Moseley, G. L. (2007). Reconceptualising pain according to modern pain science. Physical Therapy Reviews, 12(3), 169–178. https://doi.org/10.1179/108331907X223010
Moseley presents a neuroscience-based model of pain that emphasizes the role of the central nervous system in generating and maintaining chronic pain independent of tissue damage. This framework underpins PPC's approach to chronic MSK pain, where treatment targets the neurologic drivers of pain rather than the structural findings on imaging.

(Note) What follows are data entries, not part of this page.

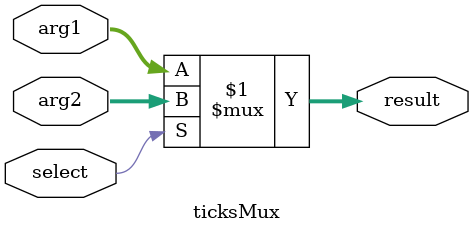
<source format=v>
`timescale 1ns / 1ps
module ticksMux#(parameter WIDTH = 20)(
		input select,
		input [WIDTH-1:0] arg1, arg2,
		output [WIDTH-1:0] result
    );

assign result = select ? arg2: arg1;

endmodule

</source>
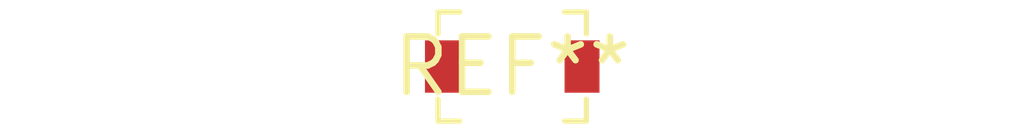
<source format=kicad_pcb>
(kicad_pcb (version 20240108) (generator pcbnew)

  (general
    (thickness 1.6)
  )

  (paper "A4")
  (layers
    (0 "F.Cu" signal)
    (31 "B.Cu" signal)
    (32 "B.Adhes" user "B.Adhesive")
    (33 "F.Adhes" user "F.Adhesive")
    (34 "B.Paste" user)
    (35 "F.Paste" user)
    (36 "B.SilkS" user "B.Silkscreen")
    (37 "F.SilkS" user "F.Silkscreen")
    (38 "B.Mask" user)
    (39 "F.Mask" user)
    (40 "Dwgs.User" user "User.Drawings")
    (41 "Cmts.User" user "User.Comments")
    (42 "Eco1.User" user "User.Eco1")
    (43 "Eco2.User" user "User.Eco2")
    (44 "Edge.Cuts" user)
    (45 "Margin" user)
    (46 "B.CrtYd" user "B.Courtyard")
    (47 "F.CrtYd" user "F.Courtyard")
    (48 "B.Fab" user)
    (49 "F.Fab" user)
    (50 "User.1" user)
    (51 "User.2" user)
    (52 "User.3" user)
    (53 "User.4" user)
    (54 "User.5" user)
    (55 "User.6" user)
    (56 "User.7" user)
    (57 "User.8" user)
    (58 "User.9" user)
  )

  (setup
    (pad_to_mask_clearance 0)
    (pcbplotparams
      (layerselection 0x00010fc_ffffffff)
      (plot_on_all_layers_selection 0x0000000_00000000)
      (disableapertmacros false)
      (usegerberextensions false)
      (usegerberattributes false)
      (usegerberadvancedattributes false)
      (creategerberjobfile false)
      (dashed_line_dash_ratio 12.000000)
      (dashed_line_gap_ratio 3.000000)
      (svgprecision 4)
      (plotframeref false)
      (viasonmask false)
      (mode 1)
      (useauxorigin false)
      (hpglpennumber 1)
      (hpglpenspeed 20)
      (hpglpendiameter 15.000000)
      (dxfpolygonmode false)
      (dxfimperialunits false)
      (dxfusepcbnewfont false)
      (psnegative false)
      (psa4output false)
      (plotreference false)
      (plotvalue false)
      (plotinvisibletext false)
      (sketchpadsonfab false)
      (subtractmaskfromsilk false)
      (outputformat 1)
      (mirror false)
      (drillshape 1)
      (scaleselection 1)
      (outputdirectory "")
    )
  )

  (net 0 "")

  (footprint "C_Trimmer_Voltronics_JV" (layer "F.Cu") (at 0 0))

)

</source>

Hodges, P. W., & Moseley, G. L. (2003). Pain and motor control of the lumbopelvic region: Effect and possible mechanisms. Journal of Electromyography and Kinesiology, 13(4), 361–370. https://doi.org/10.1016/S1050-6411(03)00042-7
This review demonstrates that pain alters motor control strategies in the lumbopelvic region, with the nervous system reorganizing muscle activation patterns to protect painful structures. The resulting compensatory patterns often persist after pain resolves, directly supporting PPC's focus on neuromuscular re-patterning rather than symptom management alone.